━━━━━ SOURCE RECORDS
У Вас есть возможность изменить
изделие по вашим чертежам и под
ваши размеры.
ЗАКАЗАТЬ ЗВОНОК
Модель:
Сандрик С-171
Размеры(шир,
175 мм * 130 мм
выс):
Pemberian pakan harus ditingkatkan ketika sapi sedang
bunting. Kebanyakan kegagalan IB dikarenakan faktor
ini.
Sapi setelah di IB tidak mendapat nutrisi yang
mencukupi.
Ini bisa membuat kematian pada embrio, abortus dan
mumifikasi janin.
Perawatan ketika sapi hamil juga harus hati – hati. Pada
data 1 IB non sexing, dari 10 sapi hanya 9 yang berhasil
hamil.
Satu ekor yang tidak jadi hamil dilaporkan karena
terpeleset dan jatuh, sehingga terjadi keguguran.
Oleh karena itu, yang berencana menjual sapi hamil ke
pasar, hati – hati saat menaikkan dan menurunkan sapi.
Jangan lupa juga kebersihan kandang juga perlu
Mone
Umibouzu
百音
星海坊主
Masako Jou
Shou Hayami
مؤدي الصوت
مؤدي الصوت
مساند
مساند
━━━━━━━━━━
━━━━━ SOURCE RECORDS
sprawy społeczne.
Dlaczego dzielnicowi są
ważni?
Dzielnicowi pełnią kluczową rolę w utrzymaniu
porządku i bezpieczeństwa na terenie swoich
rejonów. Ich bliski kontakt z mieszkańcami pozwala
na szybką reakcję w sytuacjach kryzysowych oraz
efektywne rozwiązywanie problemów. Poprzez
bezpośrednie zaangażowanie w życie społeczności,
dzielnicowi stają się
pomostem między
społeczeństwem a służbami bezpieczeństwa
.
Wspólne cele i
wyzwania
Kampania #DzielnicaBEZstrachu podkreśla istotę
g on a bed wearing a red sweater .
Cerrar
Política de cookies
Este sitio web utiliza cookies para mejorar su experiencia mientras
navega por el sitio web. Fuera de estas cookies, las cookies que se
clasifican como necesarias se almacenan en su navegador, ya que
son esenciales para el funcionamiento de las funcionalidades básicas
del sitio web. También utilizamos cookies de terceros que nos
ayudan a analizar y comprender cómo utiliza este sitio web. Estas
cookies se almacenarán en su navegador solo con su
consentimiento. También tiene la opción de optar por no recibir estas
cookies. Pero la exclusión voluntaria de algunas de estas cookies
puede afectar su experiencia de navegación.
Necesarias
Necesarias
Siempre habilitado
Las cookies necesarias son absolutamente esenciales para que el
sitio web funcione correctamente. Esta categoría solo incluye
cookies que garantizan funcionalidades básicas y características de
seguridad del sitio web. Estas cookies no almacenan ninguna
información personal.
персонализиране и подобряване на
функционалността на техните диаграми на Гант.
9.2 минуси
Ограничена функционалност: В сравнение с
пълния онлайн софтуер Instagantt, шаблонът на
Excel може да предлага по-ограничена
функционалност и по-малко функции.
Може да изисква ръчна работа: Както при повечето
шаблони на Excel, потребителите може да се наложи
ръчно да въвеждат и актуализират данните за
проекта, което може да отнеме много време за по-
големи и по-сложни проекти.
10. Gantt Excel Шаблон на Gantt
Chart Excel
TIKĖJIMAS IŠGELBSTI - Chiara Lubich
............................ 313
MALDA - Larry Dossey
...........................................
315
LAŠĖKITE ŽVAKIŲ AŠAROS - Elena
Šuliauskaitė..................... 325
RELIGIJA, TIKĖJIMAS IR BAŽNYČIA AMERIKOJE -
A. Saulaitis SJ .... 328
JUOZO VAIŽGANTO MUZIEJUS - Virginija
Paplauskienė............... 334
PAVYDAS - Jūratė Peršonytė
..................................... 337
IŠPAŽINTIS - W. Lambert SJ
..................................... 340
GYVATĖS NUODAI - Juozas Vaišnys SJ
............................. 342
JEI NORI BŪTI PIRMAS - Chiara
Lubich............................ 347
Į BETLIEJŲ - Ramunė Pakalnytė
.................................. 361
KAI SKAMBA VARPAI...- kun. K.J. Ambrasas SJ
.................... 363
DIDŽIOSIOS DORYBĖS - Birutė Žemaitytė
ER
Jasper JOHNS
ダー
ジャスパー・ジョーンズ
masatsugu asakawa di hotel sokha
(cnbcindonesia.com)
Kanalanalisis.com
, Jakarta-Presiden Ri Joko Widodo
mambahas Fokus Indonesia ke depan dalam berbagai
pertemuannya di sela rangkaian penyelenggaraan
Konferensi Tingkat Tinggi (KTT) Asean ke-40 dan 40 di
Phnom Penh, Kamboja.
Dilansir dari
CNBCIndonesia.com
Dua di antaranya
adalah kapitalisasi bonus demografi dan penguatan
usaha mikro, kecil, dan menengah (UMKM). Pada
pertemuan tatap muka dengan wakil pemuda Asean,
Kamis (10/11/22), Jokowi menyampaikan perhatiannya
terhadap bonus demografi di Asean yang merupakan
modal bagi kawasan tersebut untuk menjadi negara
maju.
━━━━━━━━━━
◆ ACTIVITY
Starting at the line above that contains "ръчно да въвеждат и актуализират данните за", write out each line exactly until the line that contains "LAŠĖKITE ŽVAKIŲ AŠAROS - Elena" has been written, and stop there.

◆ EXPECTED OUTPUT
ръчно да въвеждат и актуализират данните за
проекта, което може да отнеме много време за по-
големи и по-сложни проекти.
10. Gantt Excel Шаблон на Gantt
Chart Excel
TIKĖJIMAS IŠGELBSTI - Chiara Lubich
............................ 313
MALDA - Larry Dossey
...........................................
315
LAŠĖKITE ŽVAKIŲ AŠAROS - Elena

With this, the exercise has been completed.